### To do
Return each line of the listing that follows in which the string "window" can be found.

### Data
● ● ●
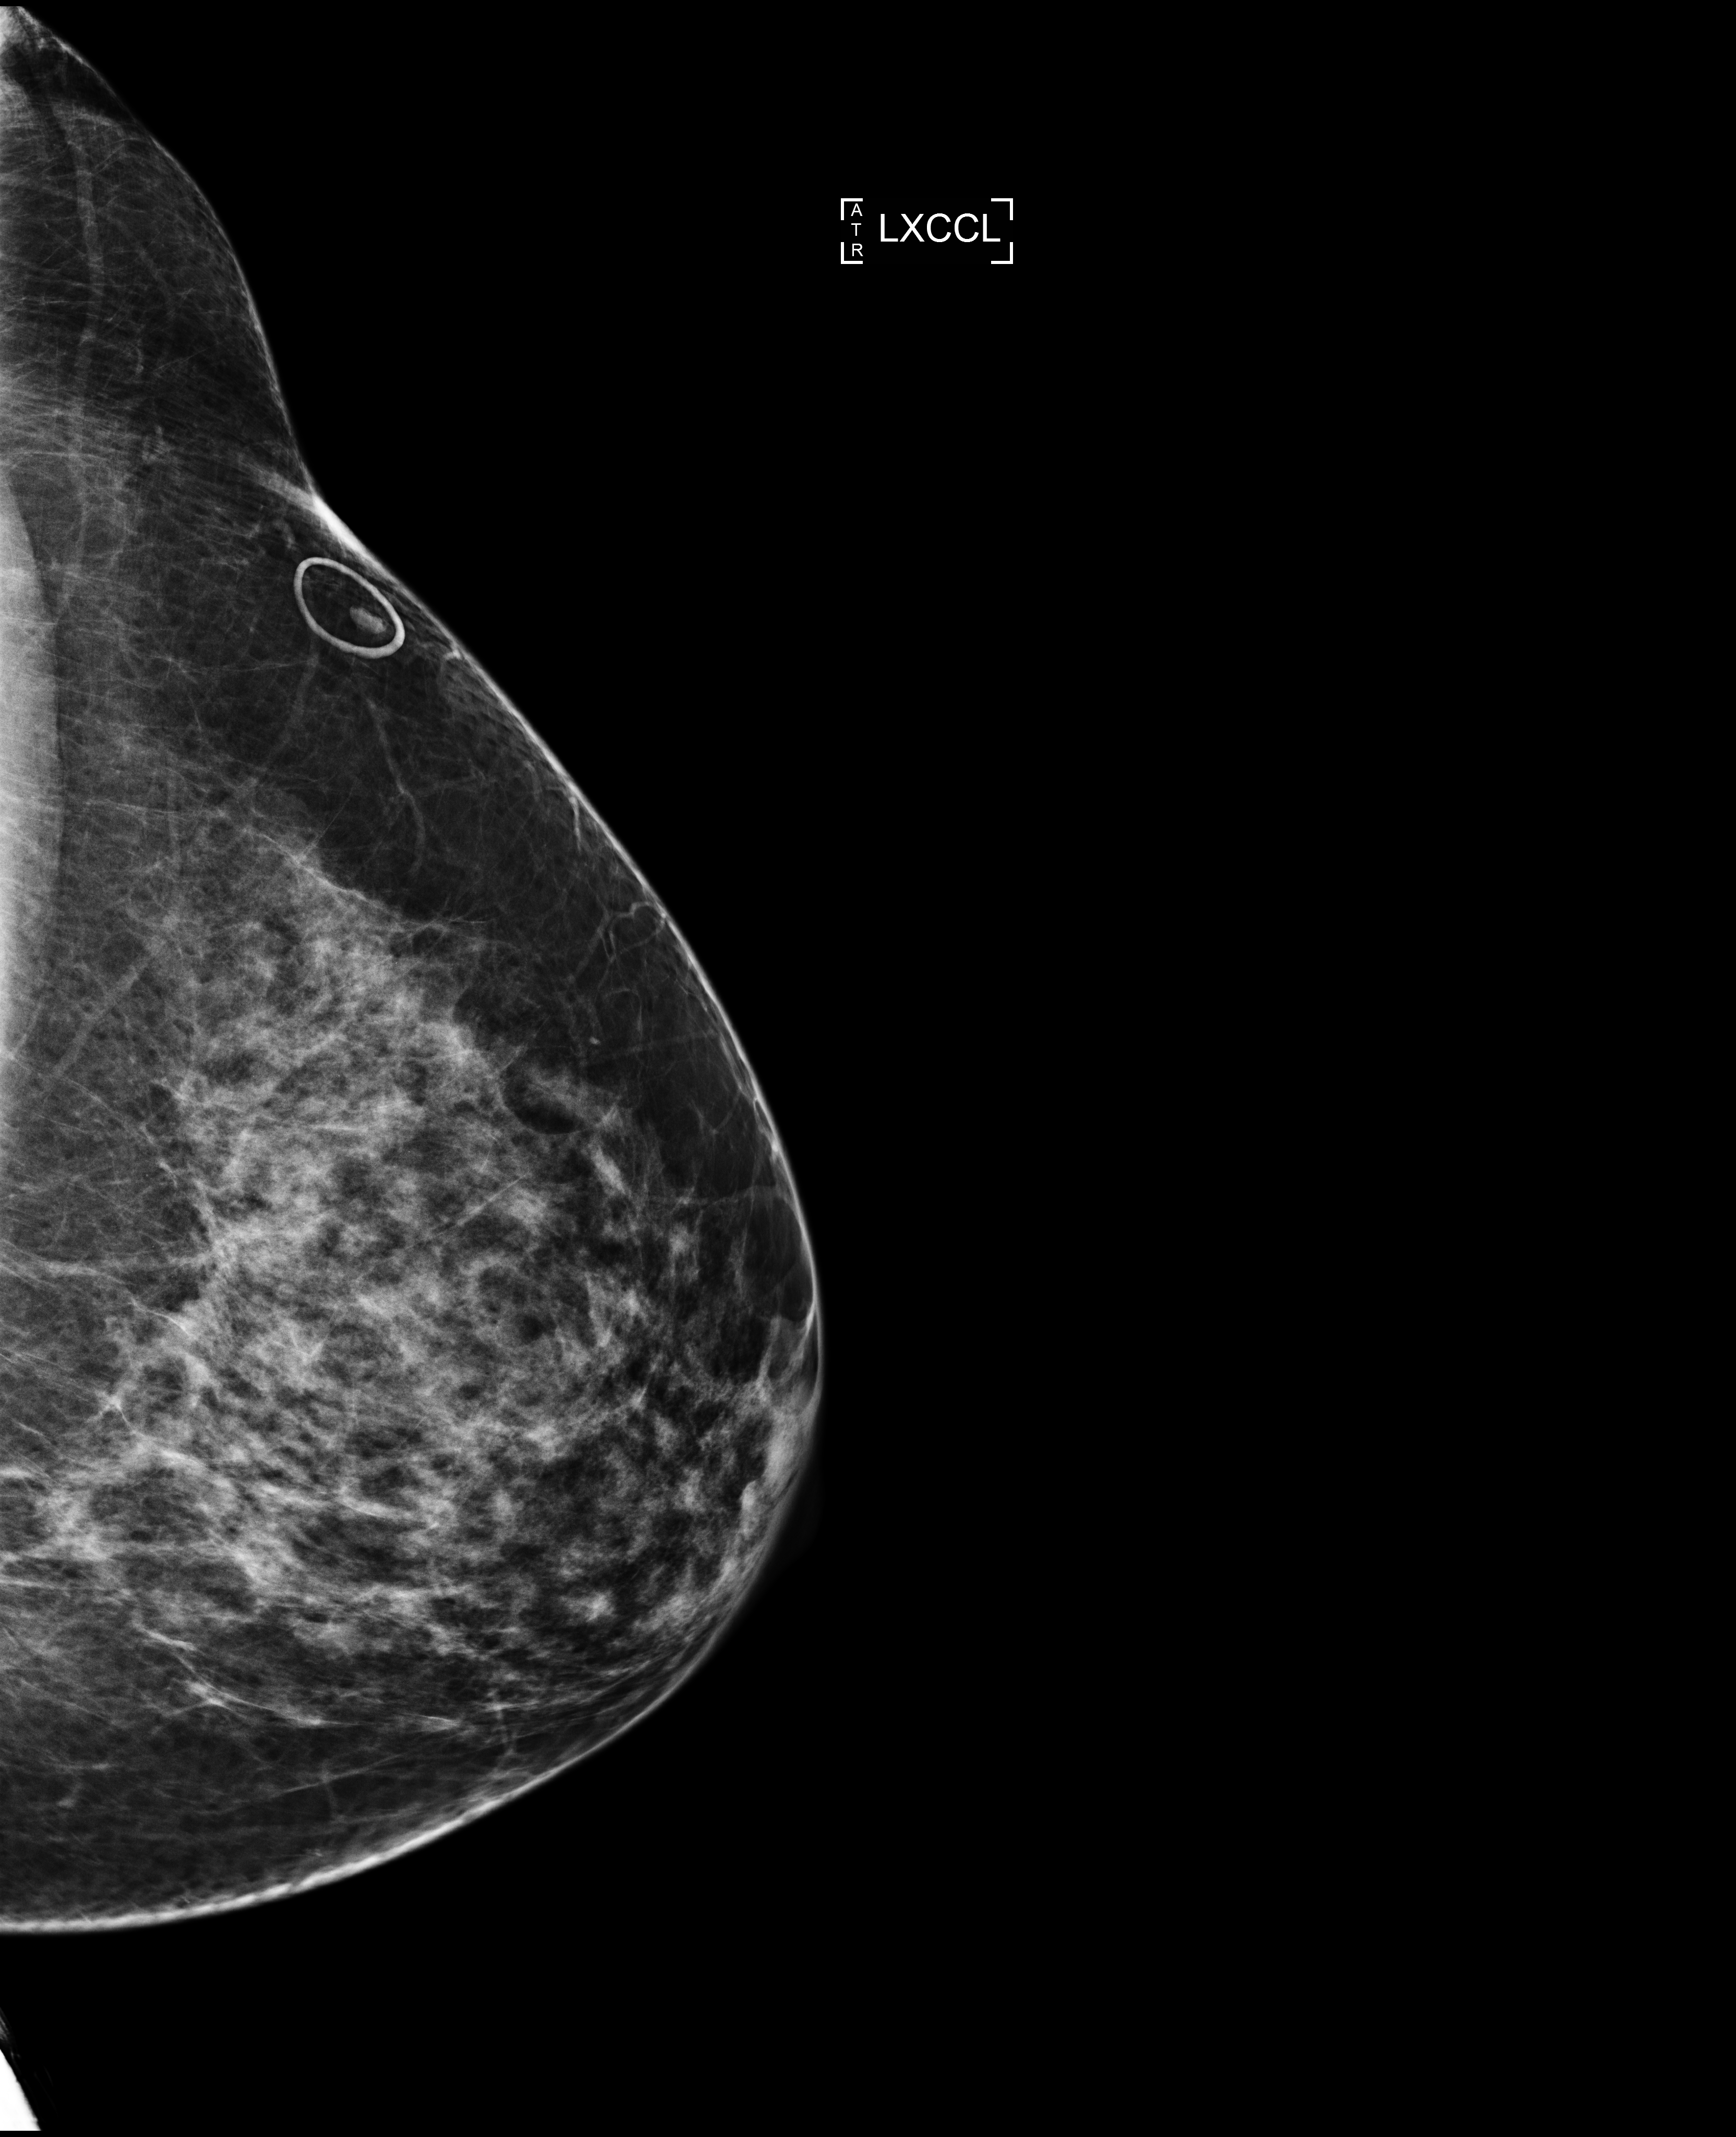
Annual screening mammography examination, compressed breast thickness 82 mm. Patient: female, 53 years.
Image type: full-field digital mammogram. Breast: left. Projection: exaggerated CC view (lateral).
● ● ●
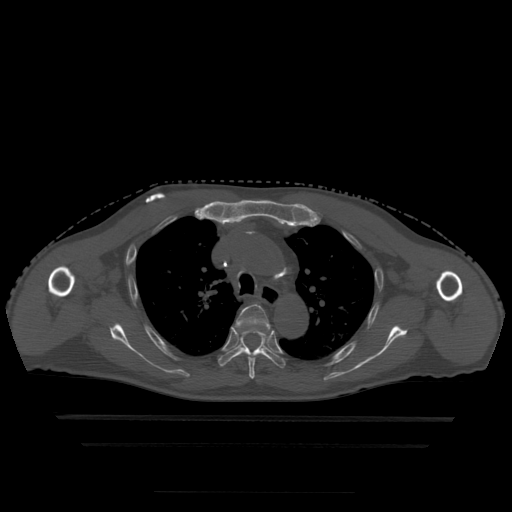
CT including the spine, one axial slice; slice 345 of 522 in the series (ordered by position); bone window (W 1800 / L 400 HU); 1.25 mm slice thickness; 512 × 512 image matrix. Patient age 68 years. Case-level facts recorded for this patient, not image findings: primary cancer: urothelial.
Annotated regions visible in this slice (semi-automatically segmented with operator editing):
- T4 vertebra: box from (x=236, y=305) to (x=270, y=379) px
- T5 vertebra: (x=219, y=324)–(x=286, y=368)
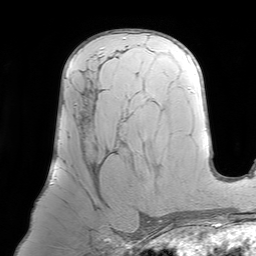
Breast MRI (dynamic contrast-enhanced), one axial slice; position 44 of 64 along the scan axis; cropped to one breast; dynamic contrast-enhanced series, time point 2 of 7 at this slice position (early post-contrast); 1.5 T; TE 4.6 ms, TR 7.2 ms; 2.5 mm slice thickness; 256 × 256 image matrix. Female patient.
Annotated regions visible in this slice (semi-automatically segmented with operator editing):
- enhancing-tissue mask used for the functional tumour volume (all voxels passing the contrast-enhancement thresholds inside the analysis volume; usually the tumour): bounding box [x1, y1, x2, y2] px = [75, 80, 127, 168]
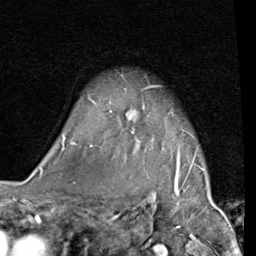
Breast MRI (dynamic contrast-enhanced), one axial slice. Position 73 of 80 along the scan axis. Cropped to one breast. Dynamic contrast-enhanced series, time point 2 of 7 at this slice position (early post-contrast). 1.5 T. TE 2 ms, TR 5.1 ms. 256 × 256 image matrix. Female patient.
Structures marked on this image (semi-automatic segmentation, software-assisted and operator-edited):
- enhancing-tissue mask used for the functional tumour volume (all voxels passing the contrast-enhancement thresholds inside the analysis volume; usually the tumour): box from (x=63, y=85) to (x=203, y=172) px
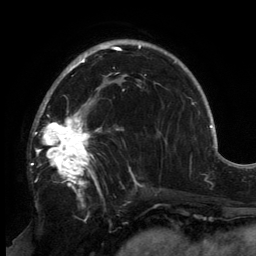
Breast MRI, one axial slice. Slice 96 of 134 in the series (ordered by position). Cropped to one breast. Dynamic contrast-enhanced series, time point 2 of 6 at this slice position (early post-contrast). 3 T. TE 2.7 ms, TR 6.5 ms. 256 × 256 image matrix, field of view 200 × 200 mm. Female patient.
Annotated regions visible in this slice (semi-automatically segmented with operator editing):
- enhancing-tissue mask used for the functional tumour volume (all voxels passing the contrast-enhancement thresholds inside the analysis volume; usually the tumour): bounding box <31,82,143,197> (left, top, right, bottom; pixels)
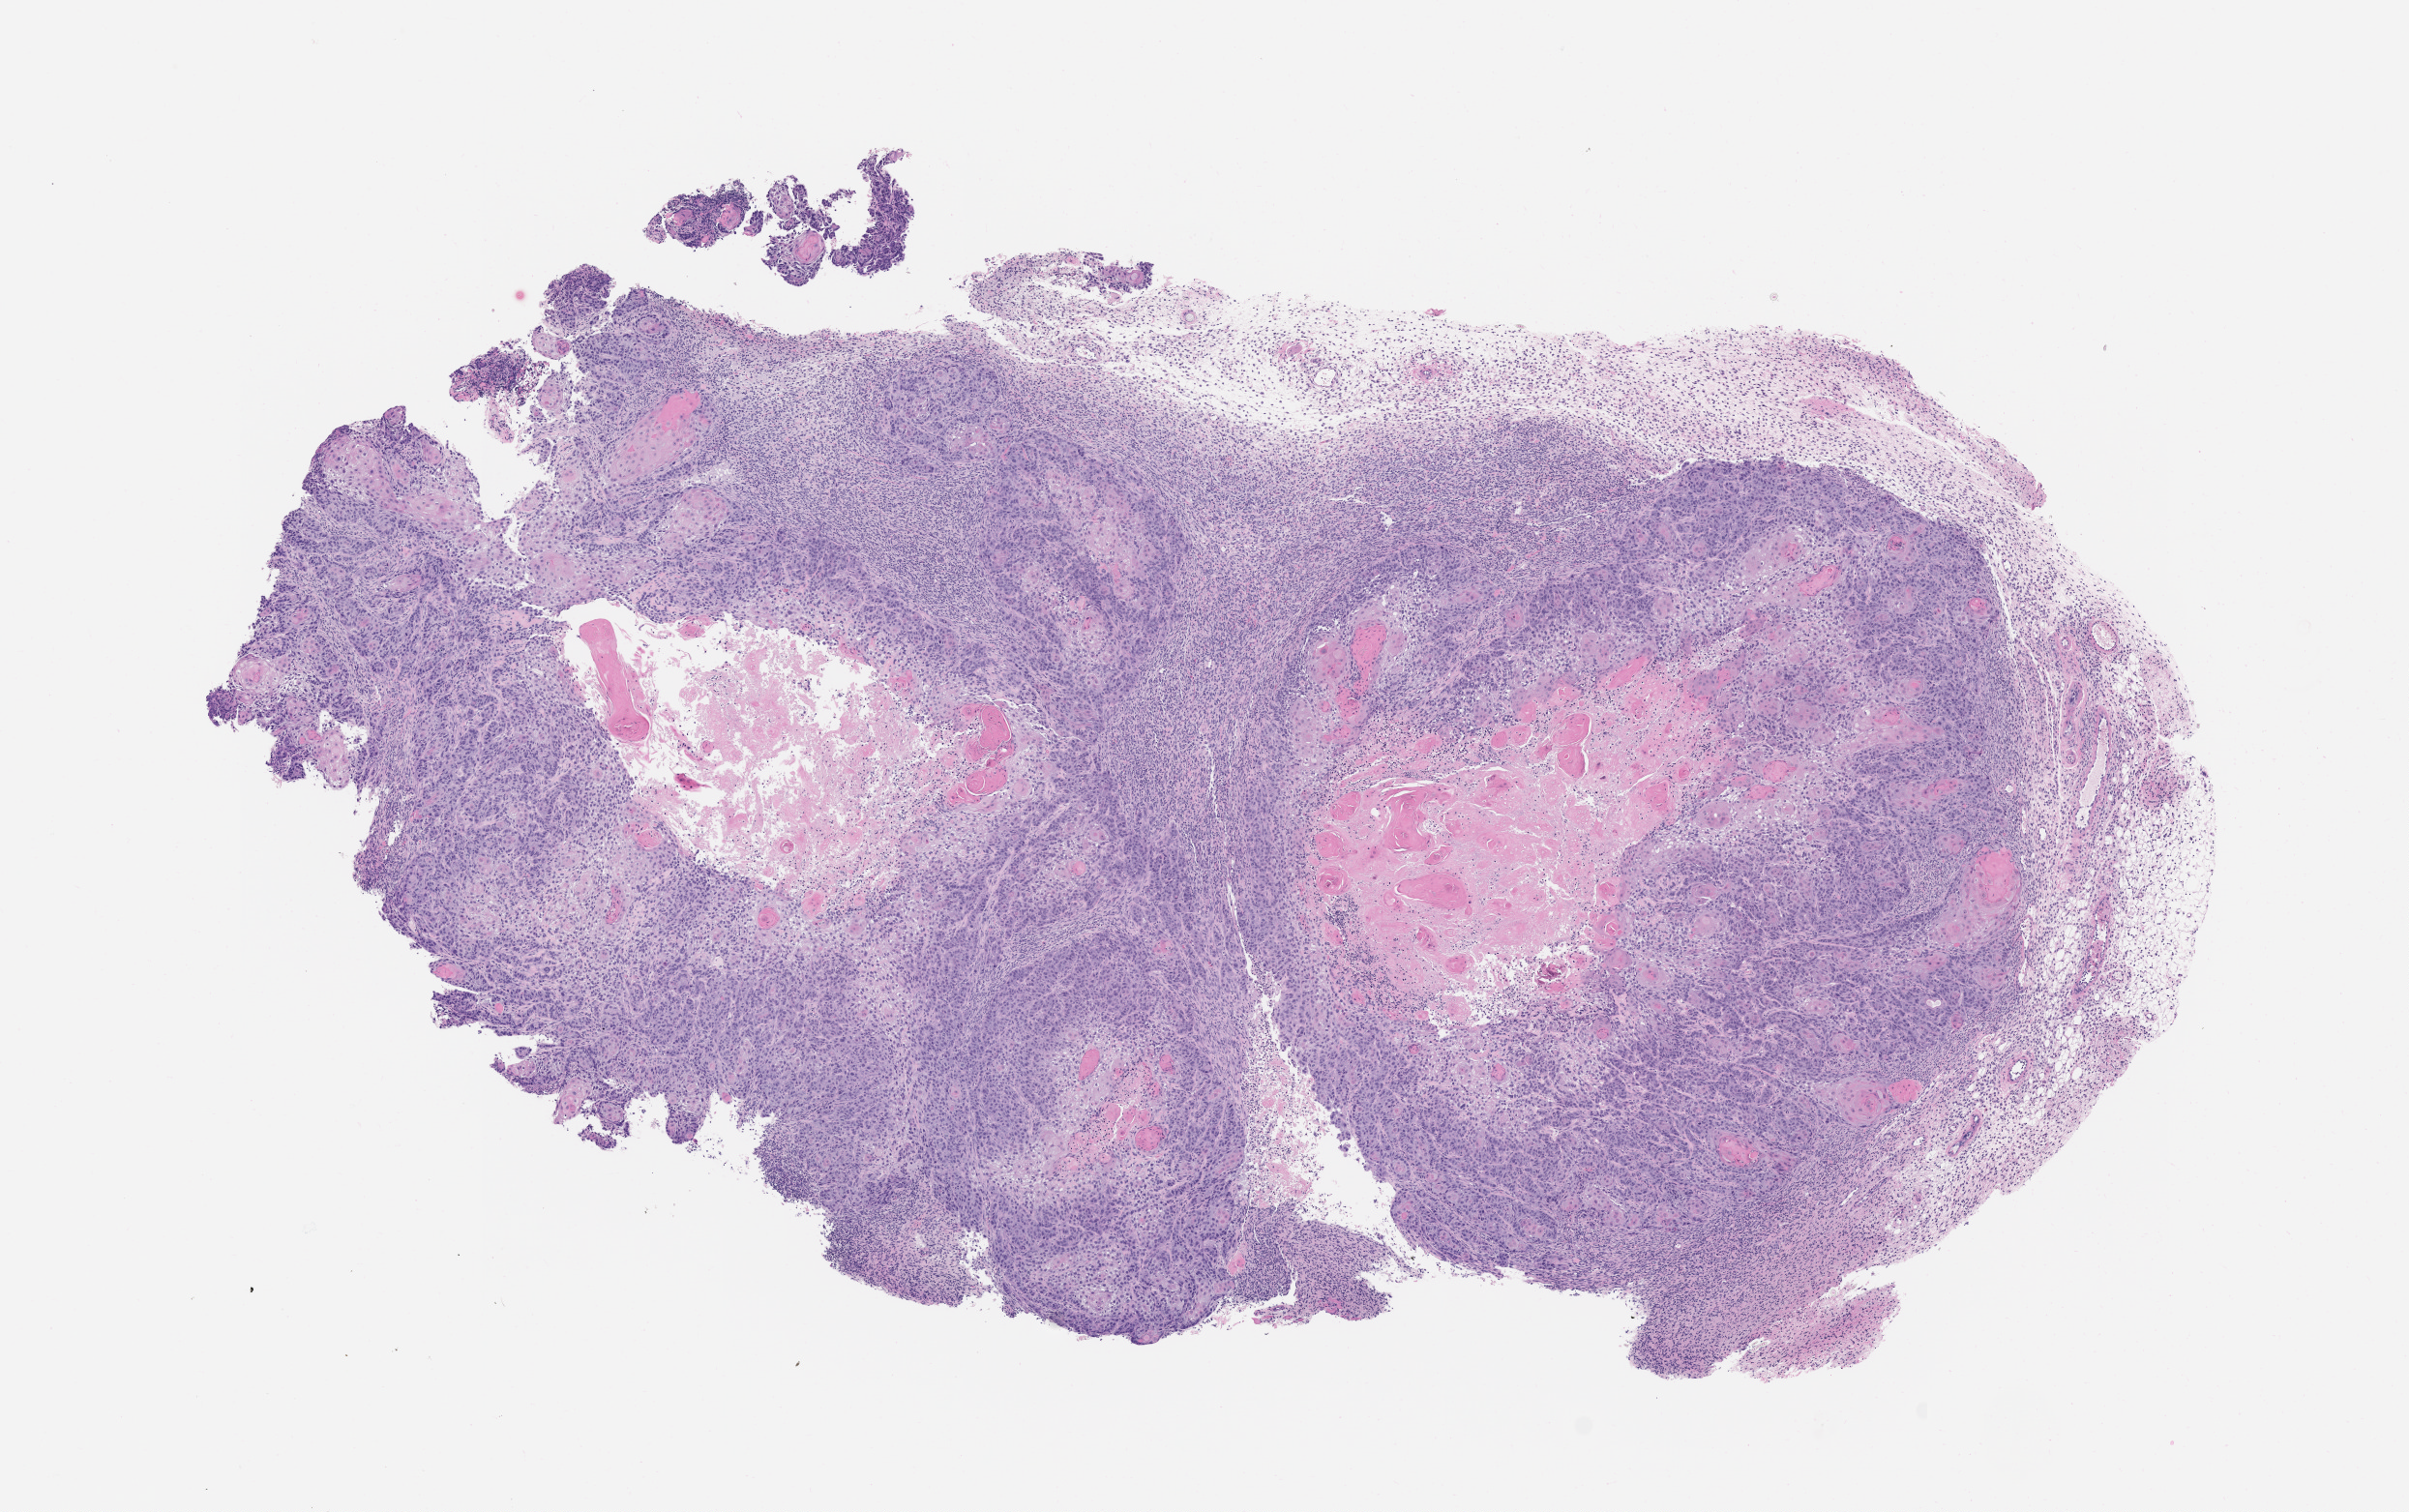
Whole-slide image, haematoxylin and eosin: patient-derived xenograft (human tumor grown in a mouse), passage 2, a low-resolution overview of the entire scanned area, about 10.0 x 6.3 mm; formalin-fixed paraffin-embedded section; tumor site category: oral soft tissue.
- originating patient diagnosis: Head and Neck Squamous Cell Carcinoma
● ● ●
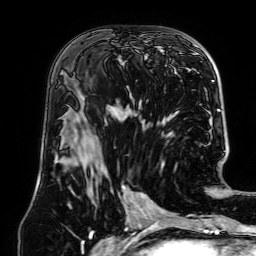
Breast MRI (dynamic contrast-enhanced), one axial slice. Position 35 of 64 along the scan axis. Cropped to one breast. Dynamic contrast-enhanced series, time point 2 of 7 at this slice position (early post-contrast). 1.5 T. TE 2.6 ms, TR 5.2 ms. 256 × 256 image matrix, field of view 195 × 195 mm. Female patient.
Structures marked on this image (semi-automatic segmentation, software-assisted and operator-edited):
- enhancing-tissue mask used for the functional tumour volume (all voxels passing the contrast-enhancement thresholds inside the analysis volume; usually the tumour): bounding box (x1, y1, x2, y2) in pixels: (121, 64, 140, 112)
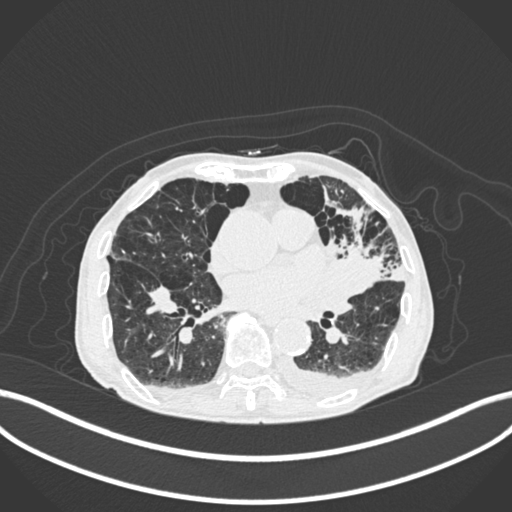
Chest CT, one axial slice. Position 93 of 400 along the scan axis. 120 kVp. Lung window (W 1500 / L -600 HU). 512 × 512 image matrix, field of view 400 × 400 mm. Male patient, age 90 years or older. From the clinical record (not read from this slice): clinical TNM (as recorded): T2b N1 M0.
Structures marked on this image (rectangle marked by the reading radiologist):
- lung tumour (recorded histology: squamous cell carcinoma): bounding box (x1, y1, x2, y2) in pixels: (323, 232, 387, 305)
● ● ●
### Exercise response
CT including the spine, one axial slice; slice 345 of 522 in the series (ordered by position); bone window (W 1800 / L 400 HU); 1.25 mm slice thickness; 512 × 512 image matrix. Patient age 68 years. Case-level facts recorded for this patient, not image findings: primary cancer: urothelial.
Chest CT, one axial slice. Position 93 of 400 along the scan axis. 120 kVp. Lung window (W 1500 / L -600 HU). 512 × 512 image matrix, field of view 400 × 400 mm. Male patient, age 90 years or older. From the clinical record (not read from this slice): clinical TNM (as recorded): T2b N1 M0.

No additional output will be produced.